US Producer Price Index Report Weaker Than Anticipated
A few things investors were looking out for on Wednesday was the latest producer price index report, coupled with a speech that will be held later today by the president of the St. Louis Federal Reserve bank, a certain Mr. Bullard.
It was reported by the US Labor Department at 11AM on Wednesday that wholesale prices did not change from June to July. This data was a bit disappointing to hear, though it was not expected that major increases were going to be seen as the same wholesale prices rose by nearly 1% from May to June of this year.
The Core PPI, which excludes energy and food prices, rose by only .1% from June to July. This was a smaller gain than the expected .2% increase.
Towards the end of the day on Wednesday, a speech made by James Bullard will catch the attention of investors everywhere. Even though it is not explicitly clear what the president of the St. Louis Federal Reserve bank will discuss in his speech, most people are guessing that his talking points will likely at least touch on Quantitative Easing and its fate going forward.
Yesterday saw Dennis Lockhart, president of the Atlanta Federal Reserve bank, make a statement saying that the inconsistency of recent economic data out of the US is the major reason behind why the Fed is unable to make a decisive decision regarding what to do with Quantitative Easing as we move into 2014. If Bullard doesn’t make any surprising comments today, investors are going to be shifting their attention to next month’s Federal Open Market Committee meeting as a source for more information on the future of QE and whether or not it will be tapered or even ended before we move onto next year.

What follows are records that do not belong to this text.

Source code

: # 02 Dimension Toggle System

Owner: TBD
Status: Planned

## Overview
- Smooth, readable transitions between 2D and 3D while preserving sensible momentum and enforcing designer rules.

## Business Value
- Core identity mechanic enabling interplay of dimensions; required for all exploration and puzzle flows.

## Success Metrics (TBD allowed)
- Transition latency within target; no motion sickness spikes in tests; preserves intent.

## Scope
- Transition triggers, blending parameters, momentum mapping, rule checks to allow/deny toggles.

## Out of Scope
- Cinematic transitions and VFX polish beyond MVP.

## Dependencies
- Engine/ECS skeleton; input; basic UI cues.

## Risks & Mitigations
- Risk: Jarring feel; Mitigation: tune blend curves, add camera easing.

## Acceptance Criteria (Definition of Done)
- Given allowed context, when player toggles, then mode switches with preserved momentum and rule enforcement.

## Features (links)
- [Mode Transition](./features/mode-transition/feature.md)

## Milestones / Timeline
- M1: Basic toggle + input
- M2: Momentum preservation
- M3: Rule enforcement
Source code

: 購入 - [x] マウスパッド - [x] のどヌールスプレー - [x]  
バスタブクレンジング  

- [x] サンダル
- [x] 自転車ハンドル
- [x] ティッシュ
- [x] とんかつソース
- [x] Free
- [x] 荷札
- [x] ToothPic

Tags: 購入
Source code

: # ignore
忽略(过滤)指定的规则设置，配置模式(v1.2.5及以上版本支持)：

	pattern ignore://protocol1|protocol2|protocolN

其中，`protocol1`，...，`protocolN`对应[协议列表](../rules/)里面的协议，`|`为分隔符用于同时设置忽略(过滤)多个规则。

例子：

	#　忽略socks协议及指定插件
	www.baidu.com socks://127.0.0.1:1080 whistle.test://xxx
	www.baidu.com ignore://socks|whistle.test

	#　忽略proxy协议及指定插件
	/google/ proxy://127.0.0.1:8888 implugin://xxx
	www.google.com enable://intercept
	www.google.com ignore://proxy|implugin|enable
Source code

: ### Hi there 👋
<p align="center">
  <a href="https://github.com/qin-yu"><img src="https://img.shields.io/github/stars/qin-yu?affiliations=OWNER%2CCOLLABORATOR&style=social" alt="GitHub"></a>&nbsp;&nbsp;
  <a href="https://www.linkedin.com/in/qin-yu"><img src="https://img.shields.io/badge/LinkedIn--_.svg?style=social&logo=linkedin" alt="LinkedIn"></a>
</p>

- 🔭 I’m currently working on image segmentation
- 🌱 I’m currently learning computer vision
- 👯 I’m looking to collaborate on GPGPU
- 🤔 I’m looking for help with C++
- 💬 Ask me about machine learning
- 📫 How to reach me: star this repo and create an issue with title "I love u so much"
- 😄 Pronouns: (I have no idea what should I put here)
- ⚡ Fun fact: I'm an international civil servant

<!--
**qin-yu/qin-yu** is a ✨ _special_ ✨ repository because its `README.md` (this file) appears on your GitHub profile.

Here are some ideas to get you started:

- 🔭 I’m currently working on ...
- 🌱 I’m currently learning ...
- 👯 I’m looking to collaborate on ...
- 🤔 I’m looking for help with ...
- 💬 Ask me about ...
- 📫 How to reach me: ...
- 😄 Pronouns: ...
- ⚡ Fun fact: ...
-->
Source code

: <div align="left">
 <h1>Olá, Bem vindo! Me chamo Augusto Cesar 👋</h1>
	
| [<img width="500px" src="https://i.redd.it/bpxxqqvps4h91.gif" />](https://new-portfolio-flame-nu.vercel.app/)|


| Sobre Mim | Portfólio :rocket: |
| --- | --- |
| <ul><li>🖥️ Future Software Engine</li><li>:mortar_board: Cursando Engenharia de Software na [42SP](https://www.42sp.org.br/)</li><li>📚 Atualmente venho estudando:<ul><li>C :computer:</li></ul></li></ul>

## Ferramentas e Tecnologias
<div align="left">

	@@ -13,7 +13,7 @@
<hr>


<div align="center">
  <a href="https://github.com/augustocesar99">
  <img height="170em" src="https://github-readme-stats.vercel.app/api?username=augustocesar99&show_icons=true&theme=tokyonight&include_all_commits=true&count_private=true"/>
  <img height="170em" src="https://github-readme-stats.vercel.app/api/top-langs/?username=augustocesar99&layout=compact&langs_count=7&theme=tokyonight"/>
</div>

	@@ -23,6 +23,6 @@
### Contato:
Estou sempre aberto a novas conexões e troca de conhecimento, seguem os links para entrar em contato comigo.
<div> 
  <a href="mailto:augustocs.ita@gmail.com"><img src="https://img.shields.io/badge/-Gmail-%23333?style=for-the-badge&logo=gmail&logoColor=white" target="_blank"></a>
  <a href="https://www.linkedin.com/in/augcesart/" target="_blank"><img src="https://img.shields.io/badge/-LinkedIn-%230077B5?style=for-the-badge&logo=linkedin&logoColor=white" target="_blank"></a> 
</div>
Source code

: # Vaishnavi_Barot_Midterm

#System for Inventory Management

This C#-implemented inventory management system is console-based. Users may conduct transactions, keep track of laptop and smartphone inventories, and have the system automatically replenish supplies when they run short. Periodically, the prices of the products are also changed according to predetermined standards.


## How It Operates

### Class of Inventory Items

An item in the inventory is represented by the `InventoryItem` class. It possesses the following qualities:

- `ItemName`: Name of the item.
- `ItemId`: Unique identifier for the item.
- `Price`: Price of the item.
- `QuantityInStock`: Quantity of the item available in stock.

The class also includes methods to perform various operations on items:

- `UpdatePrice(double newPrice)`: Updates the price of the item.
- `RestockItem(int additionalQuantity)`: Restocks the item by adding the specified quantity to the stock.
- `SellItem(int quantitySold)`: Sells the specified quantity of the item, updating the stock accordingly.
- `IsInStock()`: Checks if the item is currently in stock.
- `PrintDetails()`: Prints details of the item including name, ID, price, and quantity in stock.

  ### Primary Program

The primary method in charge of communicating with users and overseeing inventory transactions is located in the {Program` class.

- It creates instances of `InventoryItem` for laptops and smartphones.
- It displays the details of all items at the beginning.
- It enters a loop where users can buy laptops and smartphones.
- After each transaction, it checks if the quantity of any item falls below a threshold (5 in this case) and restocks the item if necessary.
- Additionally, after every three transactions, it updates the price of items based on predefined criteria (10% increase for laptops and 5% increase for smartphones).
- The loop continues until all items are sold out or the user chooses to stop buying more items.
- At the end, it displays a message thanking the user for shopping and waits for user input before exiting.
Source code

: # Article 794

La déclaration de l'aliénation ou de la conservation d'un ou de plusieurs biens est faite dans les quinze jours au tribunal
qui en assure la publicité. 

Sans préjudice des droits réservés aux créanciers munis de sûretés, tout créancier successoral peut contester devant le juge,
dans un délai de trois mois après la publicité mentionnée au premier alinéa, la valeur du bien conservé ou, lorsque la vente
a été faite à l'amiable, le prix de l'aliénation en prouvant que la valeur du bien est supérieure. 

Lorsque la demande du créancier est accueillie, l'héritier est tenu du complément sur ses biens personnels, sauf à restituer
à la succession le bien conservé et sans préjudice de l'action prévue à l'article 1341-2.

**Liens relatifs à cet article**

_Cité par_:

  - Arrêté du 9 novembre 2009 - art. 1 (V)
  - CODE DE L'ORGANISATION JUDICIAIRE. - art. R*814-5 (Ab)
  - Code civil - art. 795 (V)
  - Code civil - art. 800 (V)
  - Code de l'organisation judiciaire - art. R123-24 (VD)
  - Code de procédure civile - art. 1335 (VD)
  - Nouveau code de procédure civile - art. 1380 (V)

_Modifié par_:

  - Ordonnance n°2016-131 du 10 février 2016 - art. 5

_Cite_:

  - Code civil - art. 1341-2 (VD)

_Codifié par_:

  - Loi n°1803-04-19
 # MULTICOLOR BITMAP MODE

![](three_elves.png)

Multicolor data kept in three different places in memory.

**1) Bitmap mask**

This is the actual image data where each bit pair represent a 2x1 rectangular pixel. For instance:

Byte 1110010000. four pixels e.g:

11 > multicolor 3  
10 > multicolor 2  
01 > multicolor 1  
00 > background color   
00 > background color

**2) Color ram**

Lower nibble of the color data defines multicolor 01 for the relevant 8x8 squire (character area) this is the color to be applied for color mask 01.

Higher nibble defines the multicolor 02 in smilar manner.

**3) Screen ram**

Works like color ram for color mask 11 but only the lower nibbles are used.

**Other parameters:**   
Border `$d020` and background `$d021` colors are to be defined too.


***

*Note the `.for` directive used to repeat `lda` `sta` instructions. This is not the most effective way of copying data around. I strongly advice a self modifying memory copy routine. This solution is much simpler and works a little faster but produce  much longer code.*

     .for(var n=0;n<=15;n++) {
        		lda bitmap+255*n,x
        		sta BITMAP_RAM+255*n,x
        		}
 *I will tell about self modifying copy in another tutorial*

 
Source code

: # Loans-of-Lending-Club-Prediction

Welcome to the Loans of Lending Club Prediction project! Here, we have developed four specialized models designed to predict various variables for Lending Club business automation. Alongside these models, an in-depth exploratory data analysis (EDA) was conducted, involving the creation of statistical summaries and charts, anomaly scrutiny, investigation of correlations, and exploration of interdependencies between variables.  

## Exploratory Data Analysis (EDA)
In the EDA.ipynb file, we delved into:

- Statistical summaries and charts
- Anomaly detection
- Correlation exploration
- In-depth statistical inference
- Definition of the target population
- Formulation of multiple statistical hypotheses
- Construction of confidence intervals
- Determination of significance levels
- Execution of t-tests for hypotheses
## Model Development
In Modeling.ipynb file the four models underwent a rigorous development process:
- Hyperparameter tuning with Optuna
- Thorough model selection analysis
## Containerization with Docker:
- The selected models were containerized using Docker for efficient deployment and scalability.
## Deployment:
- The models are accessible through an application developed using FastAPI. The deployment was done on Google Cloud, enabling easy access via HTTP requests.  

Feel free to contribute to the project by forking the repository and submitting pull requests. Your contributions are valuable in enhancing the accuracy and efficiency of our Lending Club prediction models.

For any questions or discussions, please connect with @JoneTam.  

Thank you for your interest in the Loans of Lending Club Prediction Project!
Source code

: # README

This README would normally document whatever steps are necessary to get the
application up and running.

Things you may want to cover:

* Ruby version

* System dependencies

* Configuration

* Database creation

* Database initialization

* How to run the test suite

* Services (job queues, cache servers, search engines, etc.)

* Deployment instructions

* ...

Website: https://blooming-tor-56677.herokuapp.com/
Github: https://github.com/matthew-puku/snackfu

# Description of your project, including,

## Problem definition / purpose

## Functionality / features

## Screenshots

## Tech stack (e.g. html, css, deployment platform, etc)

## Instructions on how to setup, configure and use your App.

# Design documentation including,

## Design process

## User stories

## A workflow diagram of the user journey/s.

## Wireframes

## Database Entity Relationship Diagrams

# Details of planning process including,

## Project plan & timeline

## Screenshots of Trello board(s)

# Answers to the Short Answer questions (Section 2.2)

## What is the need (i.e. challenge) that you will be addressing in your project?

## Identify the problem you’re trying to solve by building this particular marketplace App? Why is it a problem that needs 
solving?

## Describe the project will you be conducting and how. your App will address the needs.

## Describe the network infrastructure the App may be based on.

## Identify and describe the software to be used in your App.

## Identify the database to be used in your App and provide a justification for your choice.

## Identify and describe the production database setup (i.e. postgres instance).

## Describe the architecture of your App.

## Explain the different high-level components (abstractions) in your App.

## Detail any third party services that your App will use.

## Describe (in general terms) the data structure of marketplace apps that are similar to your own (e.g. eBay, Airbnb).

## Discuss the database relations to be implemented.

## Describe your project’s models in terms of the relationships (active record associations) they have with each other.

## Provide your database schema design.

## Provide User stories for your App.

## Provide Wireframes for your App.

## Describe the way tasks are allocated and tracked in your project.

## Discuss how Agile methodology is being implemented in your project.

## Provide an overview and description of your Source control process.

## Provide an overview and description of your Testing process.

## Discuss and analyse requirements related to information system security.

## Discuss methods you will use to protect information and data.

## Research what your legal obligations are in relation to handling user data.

The weaker than expected data regarding the PPI in the US is the major reason behind why gold and silver have made gains in the early parts of Wednesday.
Europe Waves Goodbye to the Days of Recession
The last week or so of worldwide economic news has been highlighted by a large amount of positive economic readings emerging from the European Union. Contrary to the previous 6 months, where we were subjected to nothing but negative economic readings from Europe, the last week has featured positive pieces of data stemming from all realms of the EU economy.
On Wednesday, it was reported that GDP from the first quarter to the second quarter of 2013 for the EU had risen by about .3%. Unfortunately, GDP for this year’s second quarter was almost a whole percentage point worse than it was only a year ago.
Also happening on Wednesday was a German government 10-year bond auction. This particular auction saw positive yields of about 1.80%; the largest yields in a German bond auction for well over a year. Most of this data has helped grow the confidence of those who are of the school of thought that the European economy is speeding along the road to economic recovery.
This whole week has also been highlighted by an increase in the demand for physical gold and silver as reported by brick and mortar dealers and online dealers of precious metals alike. If the last two days of this week at all resemble the last two days of the previous week, precious metals investors will be more than satisfied with the gains both gold and silver were able to make.